2 thoughts on “The media is the message”

  1. I do think the authors of the paper have a point. I think that whether the reporting is labeled as ‘liberal’ or not the truth is out. I also think that it is fair to point out that the authors are wanting to ignore the facts and argue on the potential for long term problems. Is it not true that people that are perceived to be radical Islamist by the ‘liberal’ media are ‘fueling’ the war in Iraq and Afghanistan? Is it not true that a man regarded by the ‘liberal’ media is in control of Iran and wants Nuclear potential whether it is for power or weapons? It seems that the authors of the paper have a point and a warrant to ‘conflate’ the war in Iraq with the war on militant Islam. Whether they have made a case or can make a case needs to be seen, but I think it is there to be made. I think the case can be made that ‘hindsight is 20/20’ and Americans were too ready to believe what they were being told, and that those interpreting the data were too eager to interpret it in the worst way. I think the war in Iraq has gotten out of hand because of a long standing desire to seize a window of opportunity to ‘change the regime’ in Iraq resulted in a hasty, poorly considered action. I think that the quagmire that America is in now was brought on by a lack of foresight, understanding and oversimplification about that region. In any case I think that the dialogue about the war in Iraq should be changed to reflect the new context that it seems to have taken, to include the facts presented by the ‘liberal media’ and the potential for continued problems in the region promoted by the ‘hawkish right-wing’. I think America ‘opened up the whole can of whoop-a**’ and now doesn’t know how to deal with it. In my view a shift in the context of discussion to say that the war in Iraq is not so much about Iraq anymore as it is a war between cultures is warranted. I think that the question of whether the war in Iraq is right or wrong, warranted or not is better left to decide after it has been resolved, but in my view the resolution must necessarily consider the problem of ‘Radical Islamists’ because I think it is likely that this is chronic rather than acute.

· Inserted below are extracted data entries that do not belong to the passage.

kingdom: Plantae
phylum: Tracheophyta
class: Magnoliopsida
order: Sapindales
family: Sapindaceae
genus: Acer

  2. The two fellows who authored the piece have confused the usual media critique of the Republican party. For them, the liberal media distorts and misinforms. Here they said on account of the liberal media, people are informed. That’s quite unusual. As to your other point, now of course there are radical Islamists in Iraq. They weren’t there to begin with. But they’re there on account of our imprudent course of action. As many suggested before the war–many, by the way, who were vilified as cowards and traitors–a war in Iraq would strengthen Iran and Syria. It turns out they were right.